The December 2019 outbreak of a novel respiratory virus, SARS-CoV-2, has become an ongoing global pandemic due in part to the challenge of identifying symptomatic, asymptomatic, and pre-symptomatic carriers of the virus. CRISPR diagnostics can augment gold-standard PCR-based testing if they can be made rapid, portable, and accurate. Here, we report the development of an amplification-free CRISPR-Cas13a assay for direct detection of SARS-CoV-2 from nasal swab RNA that can be read with a mobile phone microscope. The assay achieved ∼100 copies/μL sensitivity in under 30 min of measurement time and accurately detected pre-extracted RNA from a set of positive clinical samples in under 5 min. We combined crRNAs targeting SARS-CoV-2 RNA to improve sensitivity and specificity and directly quantified viral load using enzyme kinetics. Integrated with a reader device based on a mobile phone, this assay has the potential to enable rapid, low-cost, point-of-care screening for SARS-CoV-2.

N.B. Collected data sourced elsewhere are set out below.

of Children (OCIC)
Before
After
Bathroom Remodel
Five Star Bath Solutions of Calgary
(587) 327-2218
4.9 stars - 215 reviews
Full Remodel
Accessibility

2019年12月，新型呼吸道病毒SARS-CoV-2爆发已成为全球性大流行病，部分原因是要确定该病毒的症状，无症状和症状前携带者。CRISPR诊断程序可以快速，便携和准确地进行，因此可以增强基于金标准的基于PCR的测试。在这里，我们报告了一种免扩增的CRISPR-Cas13a检测技术的发展，该检测技术可直接从鼻拭子RNA中直接检测SARS-CoV-2，可通过手机显微镜对其进行读取。该测定法在30分钟的测量时间内即可达到约100拷贝/μL的灵敏度，并能在5分钟内准确检测出一组阳性临床样品中的预提取RNA。我们结合靶向SARS-CoV-2 RNA的crRNA来提高敏感性和特异性，并使用酶动力学直接定量病毒载量。